In 2000, the D.C. Circuit ruled against EPA for setting a maximum contaminant level goal (MCLG) for chloroform at zero due to concerns that the chemical could cause cancer — despite evidence that there is some level of safe exposure. The same court in 2003 upheld the agency’s standards for radionuclide levels in public water systems and in 1992 allowed EPA to set an MCLG of zero for perchloroethylene, which is commonly used in dry cleaning.

“As we are not scientists and must defer to the Agency’s judgments on matters within its technical competence, our task is to assure that they be reasoned, not that they be right,” the D.C. Circuit wrote in the 1992 ruling.

And in January, the D.C. Circuit dismissed on standing grounds the challenge from ACC against EPA’s nonbinding interim lifetime health advisories for PFOA and PFOS in drinking water (Greenwire, Jan. 24).

The case illustrates that potential challengers of EPA’s PFAS drinking water standard will need to think carefully about how they’ll show that they’ve been injured by the agency’s rule, said Tabak, who works with companies on environmental compliance.

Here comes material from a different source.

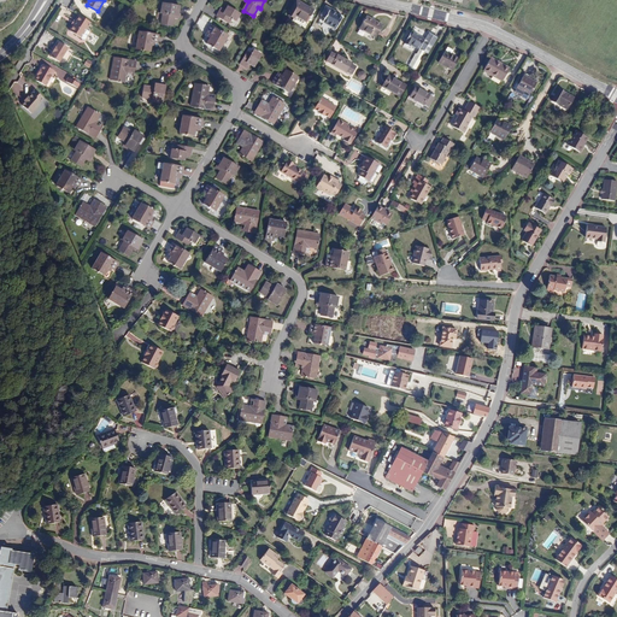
[(313,11),(297,1),(288,16),(294,18),(295,17),(307,23),(313,11)]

“Establishing standing is going to be important, based on this D.C. Circuit case,” she said.

Overall, the case law on EPA drinking water standards also demonstrates the importance of courts’ deference to federal agencies’ regulatory decisionmaking. Conservative jurists — especially those who currently dominate the Supreme Court — have in recent years been less likely to give agencies leeway on rulemaking.

“It’s certainly not automatic that the agencies would receive deference,” said Dunn. “But when EPA makes such science-driven decisions, it can be very difficult to challenge them because there’s not a lot of policy. There is a lot of science.”

She added, “If anything, the court’s tools in their toolbox will involve asking EPA to take another look at its decision on any one of the compounds.”